───── Data for processing ─────

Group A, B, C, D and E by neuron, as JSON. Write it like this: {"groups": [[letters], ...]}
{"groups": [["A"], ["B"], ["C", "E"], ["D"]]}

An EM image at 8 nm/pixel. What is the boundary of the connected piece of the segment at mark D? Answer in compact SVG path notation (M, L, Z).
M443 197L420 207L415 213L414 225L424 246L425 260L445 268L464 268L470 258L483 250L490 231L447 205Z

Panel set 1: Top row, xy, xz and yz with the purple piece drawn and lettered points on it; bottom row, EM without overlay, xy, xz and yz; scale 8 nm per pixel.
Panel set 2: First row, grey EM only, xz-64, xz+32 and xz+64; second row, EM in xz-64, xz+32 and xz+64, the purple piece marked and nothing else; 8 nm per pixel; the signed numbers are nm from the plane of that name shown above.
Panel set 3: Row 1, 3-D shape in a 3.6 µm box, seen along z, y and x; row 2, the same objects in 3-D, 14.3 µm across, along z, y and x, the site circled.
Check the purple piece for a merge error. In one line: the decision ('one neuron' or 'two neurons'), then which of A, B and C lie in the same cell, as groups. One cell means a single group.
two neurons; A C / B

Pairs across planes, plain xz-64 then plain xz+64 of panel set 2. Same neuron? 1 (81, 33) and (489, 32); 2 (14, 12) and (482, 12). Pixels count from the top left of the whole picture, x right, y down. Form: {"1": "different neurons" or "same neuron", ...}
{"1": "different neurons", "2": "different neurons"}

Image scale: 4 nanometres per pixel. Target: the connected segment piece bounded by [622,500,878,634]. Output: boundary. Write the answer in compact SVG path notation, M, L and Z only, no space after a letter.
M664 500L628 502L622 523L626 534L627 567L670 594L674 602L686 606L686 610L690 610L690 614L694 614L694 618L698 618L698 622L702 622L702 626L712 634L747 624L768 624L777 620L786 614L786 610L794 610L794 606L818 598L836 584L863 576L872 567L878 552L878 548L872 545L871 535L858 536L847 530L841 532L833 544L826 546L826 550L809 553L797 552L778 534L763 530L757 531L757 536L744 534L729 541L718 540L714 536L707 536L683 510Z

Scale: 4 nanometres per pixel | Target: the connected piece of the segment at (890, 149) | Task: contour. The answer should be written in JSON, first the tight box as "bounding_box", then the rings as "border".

─────

▸ **Required action**
Nothing is to be left out, and every entry is to be transcribed exactly.

▸ **Task response**
Group A, B, C, D and E by neuron, as JSON. Write it like this: {"groups": [[letters], ...]}
{"groups": [["A"], ["B"], ["C", "E"], ["D"]]}

An EM image at 8 nm/pixel. What is the boundary of the connected piece of the segment at mark D? Answer in compact SVG path notation (M, L, Z).
M443 197L420 207L415 213L414 225L424 246L425 260L445 268L464 268L470 258L483 250L490 231L447 205Z

Panel set 1: Top row, xy, xz and yz with the purple piece drawn and lettered points on it; bottom row, EM without overlay, xy, xz and yz; scale 8 nm per pixel.
Panel set 2: First row, grey EM only, xz-64, xz+32 and xz+64; second row, EM in xz-64, xz+32 and xz+64, the purple piece marked and nothing else; 8 nm per pixel; the signed numbers are nm from the plane of that name shown above.
Panel set 3: Row 1, 3-D shape in a 3.6 µm box, seen along z, y and x; row 2, the same objects in 3-D, 14.3 µm across, along z, y and x, the site circled.
Check the purple piece for a merge error. In one line: the decision ('one neuron' or 'two neurons'), then which of A, B and C lie in the same cell, as groups. One cell means a single group.
two neurons; A C / B

Pairs across planes, plain xz-64 then plain xz+64 of panel set 2. Same neuron? 1 (81, 33) and (489, 32); 2 (14, 12) and (482, 12). Pixels count from the top left of the whole picture, x right, y down. Form: {"1": "different neurons" or "same neuron", ...}
{"1": "different neurons", "2": "different neurons"}

Image scale: 4 nanometres per pixel. Target: the connected segment piece bounded by [622,500,878,634]. Output: boundary. Write the answer in compact SVG path notation, M, L and Z only, no space after a letter.
M664 500L628 502L622 523L626 534L627 567L670 594L674 602L686 606L686 610L690 610L690 614L694 614L694 618L698 618L698 622L702 622L702 626L712 634L747 624L768 624L777 620L786 614L786 610L794 610L794 606L818 598L836 584L863 576L872 567L878 552L878 548L872 545L871 535L858 536L847 530L841 532L833 544L826 546L826 550L809 553L797 552L778 534L763 530L757 531L757 536L744 534L729 541L718 540L714 536L707 536L683 510Z

Scale: 4 nanometres per pixel | Target: the connected piece of the segment at (890, 149) | Task: contour. The answer should be written in JSON, first the tight box as "bounding_box", then the rings as "border".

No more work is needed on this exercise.